We are then free to operate on these values as we wish.
For example, we can compute some relevant statistics on our rain data:

In [31]:
# construct a mask of all rainy days
rainrate = data[:,1]
rainy = (rainrate > 0)

print("Median precip on rainy days:   ",
      np.median(rainrate[rainy]))


Median precip on rainy days:    17.7292


By combining Boolean operations, masking operations, and aggregates, we can very quickly answer these sorts of questions for our dataset.

# Fancy Indexing

In the previous sections, we saw how to access and modify portions of arrays using simple indices (e.g., ``arr[0]``), slices (e.g., ``arr[:5]``), and Boolean masks (e.g., ``arr[arr > 0]``).
In this section, we'll look at another style of array indexing, known as *fancy indexing*.
Fancy indexing is like the simple indexing we've already seen, but we pass arrays of indices in place of single scalars.
This allows us to very quickly access and modify complicated subsets of an array's values.

## Exploring Fancy Indexing

Fancy indexing is conceptually simple: it means passing an array of indices to access multiple array elements at once.
For example, consider the following array:

In [32]:
import numpy as np
rand = np.random.RandomState(42)

x = rand.randint(100, size=10)
print(x)

[51 92 14 71 60 20 82 86 74 74]


Suppose we want to access three different elements.
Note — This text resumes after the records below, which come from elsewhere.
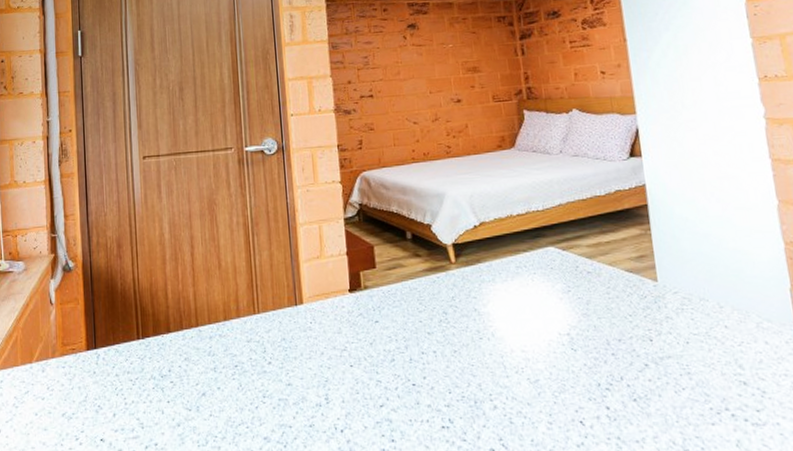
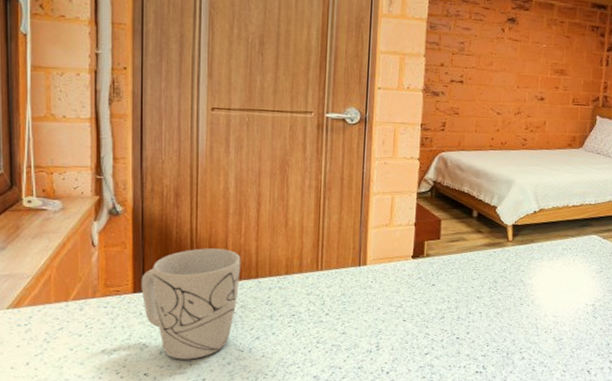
mug: none [93,297,182,422] -> present [141,248,241,360]

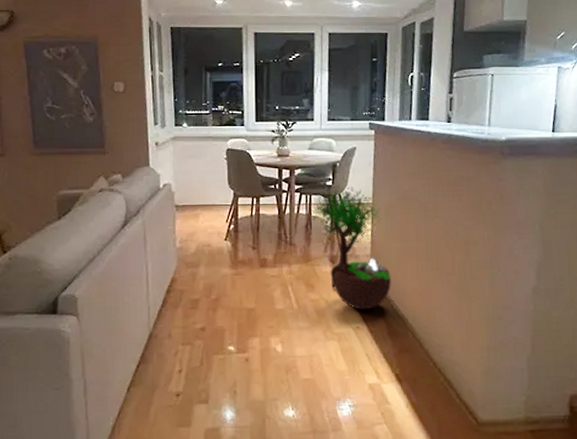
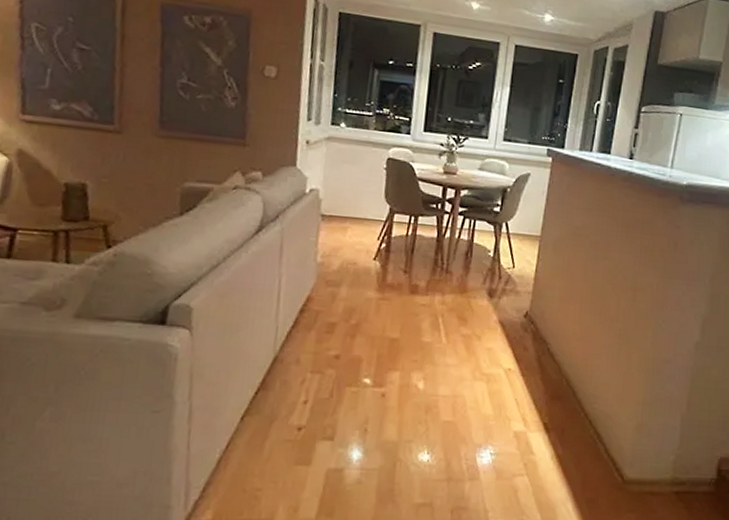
potted tree: present [310,177,391,310] -> none [473,204,551,351]

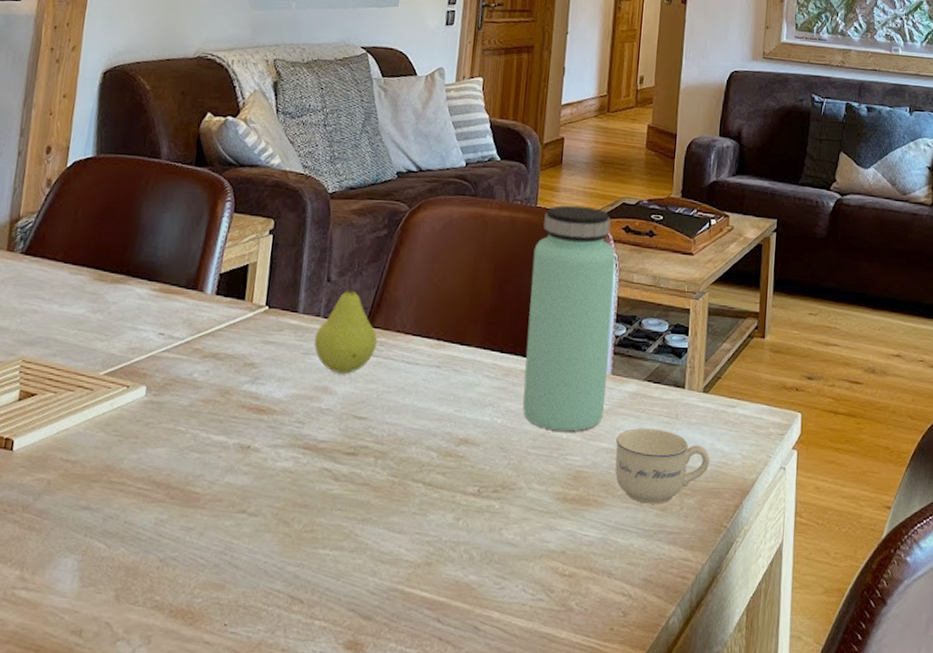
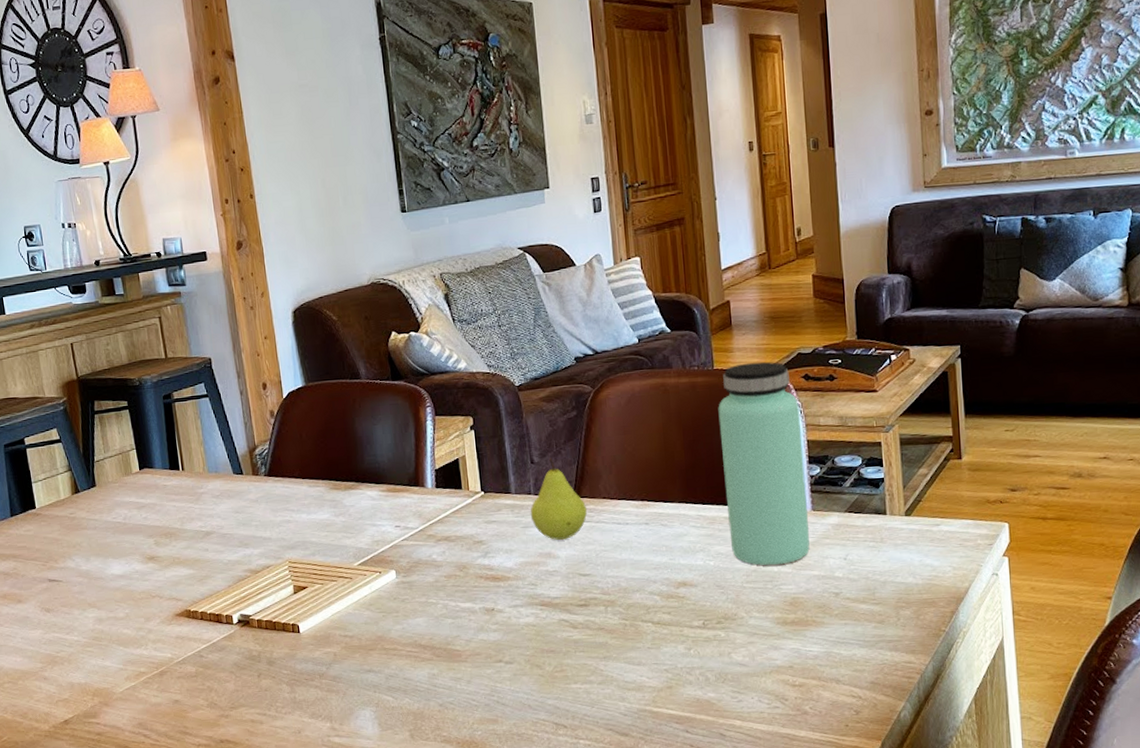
cup: present [615,428,710,504] -> none [826,553,920,619]

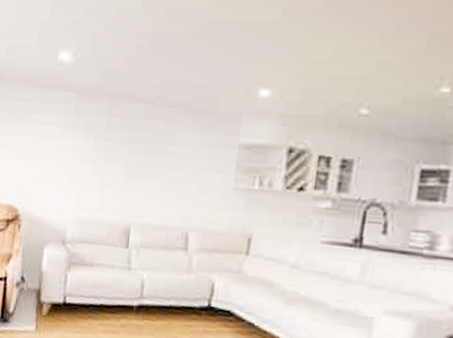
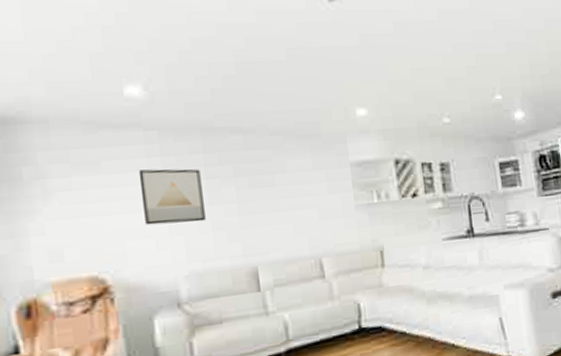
wall art: none [53,125,102,177] -> present [138,168,206,226]

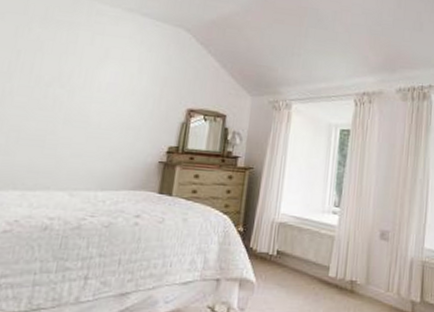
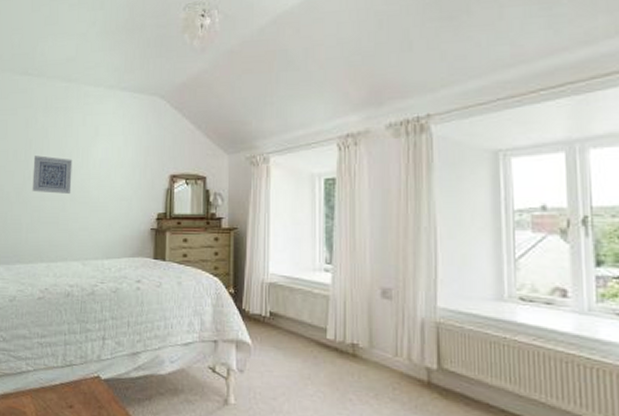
wall art: none [12,69,72,116] -> present [32,155,73,194]

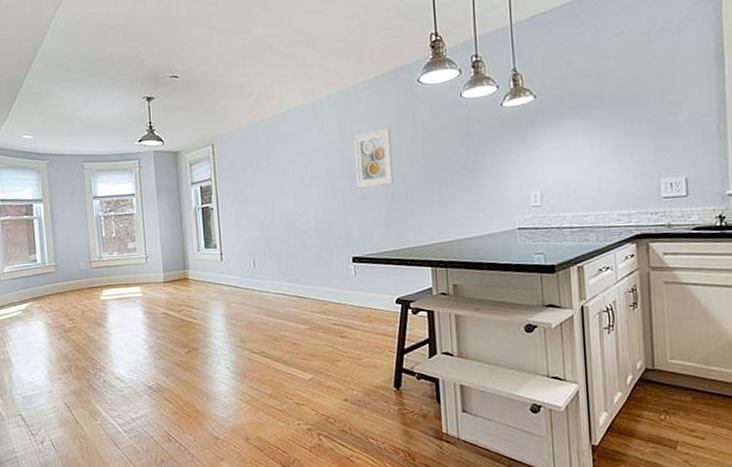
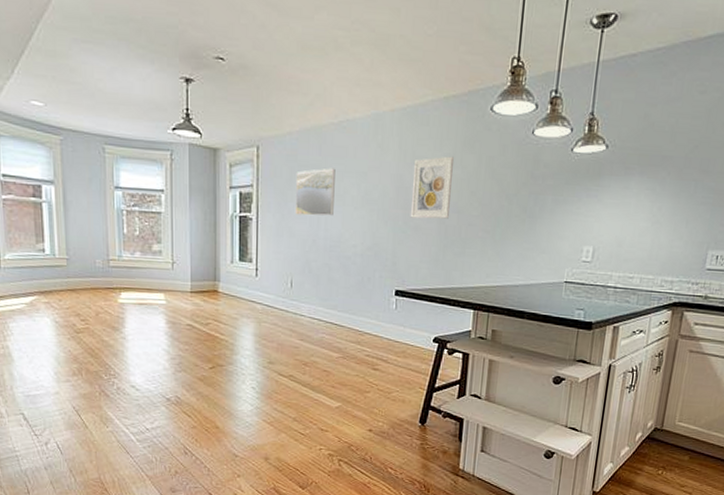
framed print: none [248,153,286,200] -> present [294,168,335,216]

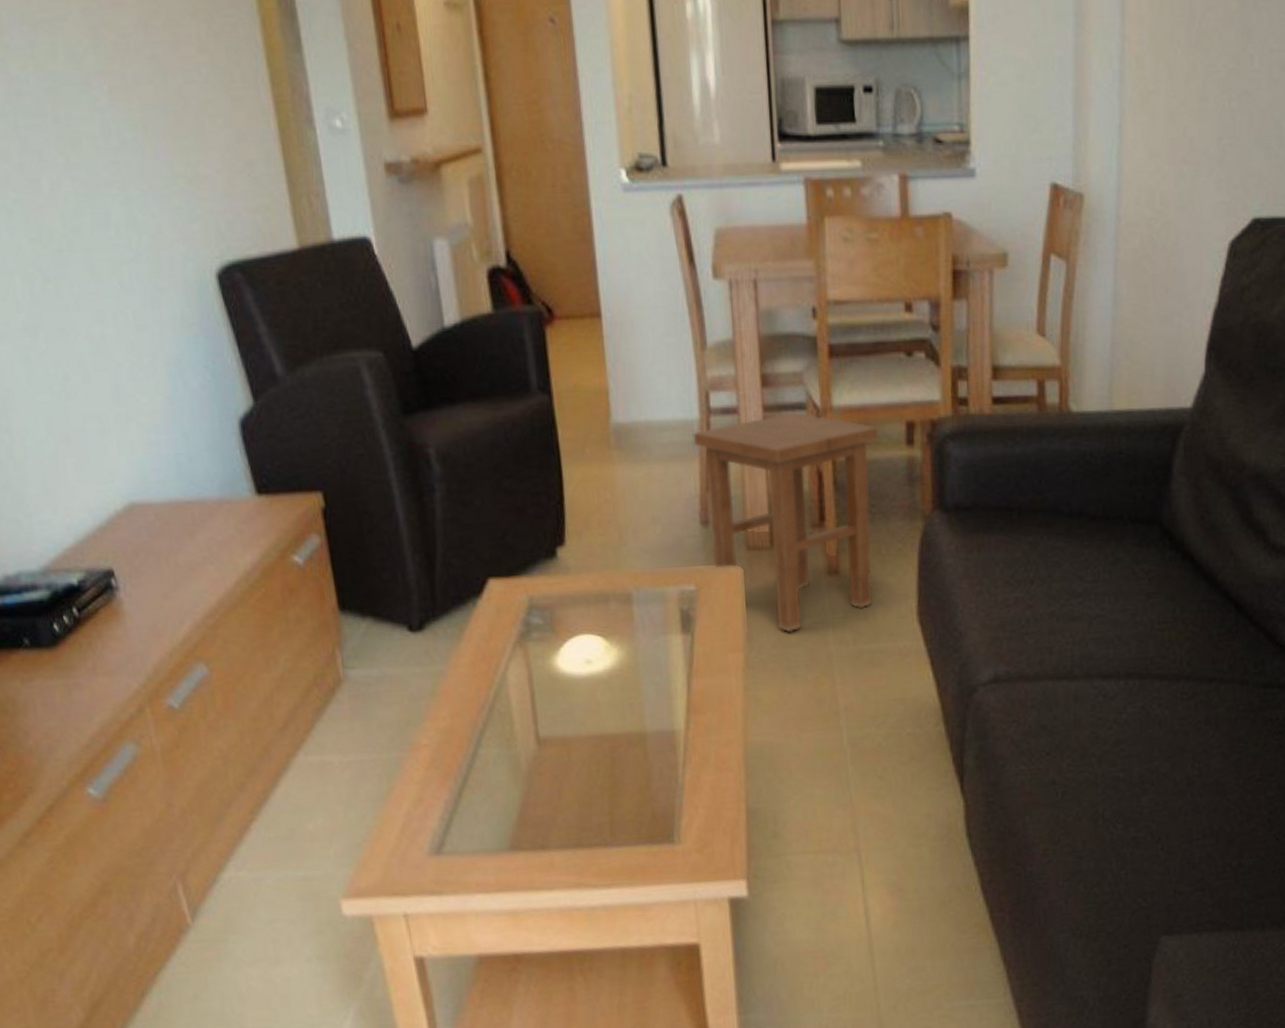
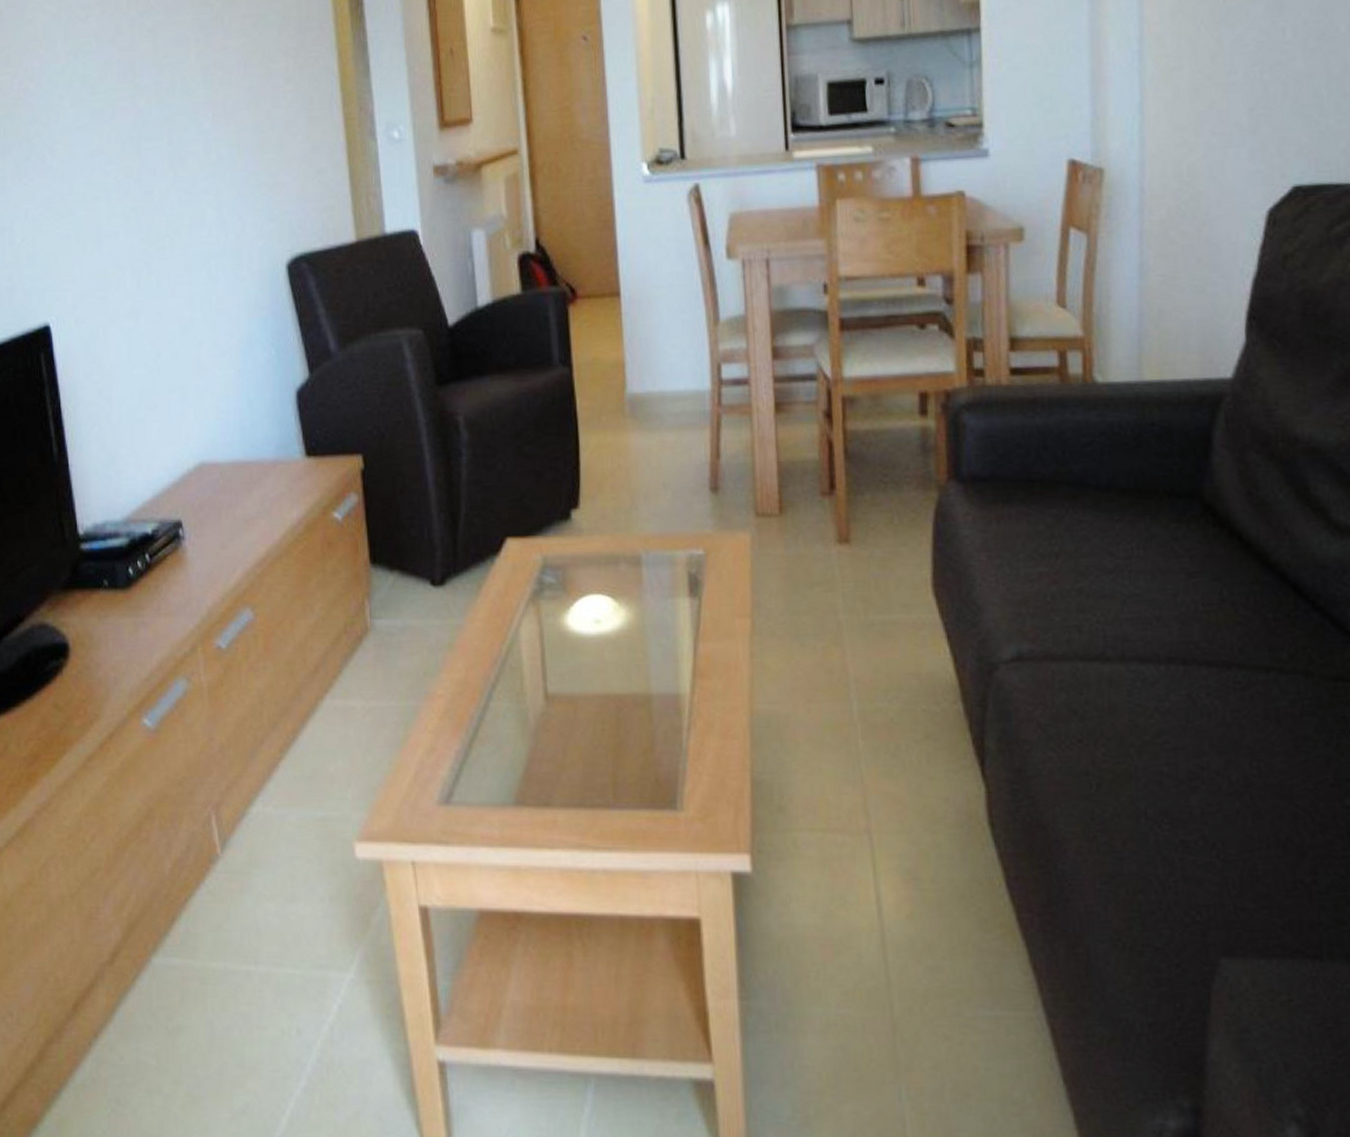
stool: present [693,412,878,633] -> none [704,383,890,600]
We could do it like this:

In [33]:
[x[3], x[7], x[2]]

[71, 86, 14]

Alternatively, we can pass a single list or array of indices to obtain the same result:

In [34]:
ind = [3, 7, 4]
x[ind]

array([71, 86, 60])

When using fancy indexing, the shape of the result reflects the shape of the *index arrays* rather than the shape of the *array being indexed*:

In [35]:
ind = np.array([[3, 7],
                [4, 5]])
x[ind]

array([[71, 86],
       [60, 20]])

Fancy indexing also works in multiple dimensions. Consider the following array:

In [36]:
X = np.arange(12).reshape((3, 4))
X

array([[ 0,  1,  2,  3],
       [ 4,  5,  6,  7],
       [ 8,  9, 10, 11]])

Like with standard indexing, the first index refers to the row, and the second to the column:

In [37]:
row = np.array([0, 1, 2])
col = np.array([2, 1, 3])
X[row, col]

array([ 2,  5, 11])

Notice that the first value in the result is ``X[0, 2]``, the second is ``X[1, 1]``, and the third is ``X[2, 3]``.
The pairing of indices in fancy indexing follows all the broadcasting rules that were mentioned before in broadcasting.
So, for example, if we combine a column vector and a row vector within the indices, we get a two-dimensional result:

In [38]:
X[row[:, np.newaxis], col]

array([[ 2,  1,  3],
       [ 6,  5,  7],
       [10,  9, 11]])

It is always important to remember with fancy indexing that the return value reflects the *broadcasted shape of the indices*, rather than the shape of the array being indexed.

## Combined Indexing

For even more powerful operations, fancy indexing can be combined with the other indexing schemes we've seen:

In [39]:
print(X)

[[ 0  1  2  3]
 [ 4  5  6  7]
 [ 8  9 10 11]]


We can combine fancy and simple indices:

In [40]:
X[2, [2, 0, 1]]

array([10,  8,  9])

We can also combine fancy indexing with slicing:

In [41]:
X[1:, [2, 0, 1]]

array([[ 6,  4,  5],
       [10,  8,  9]])

And we can combine fancy indexing with masking:

In [42]:
mask = np.array([1, 0, 1, 0], dtype=bool)
X[row[:, np.newaxis], mask]

array([[ 0,  2],
       [ 4,  6],
       [ 8, 10]])

All of these indexing options combined lead to a very flexible set of operations for accessing and modifying array values.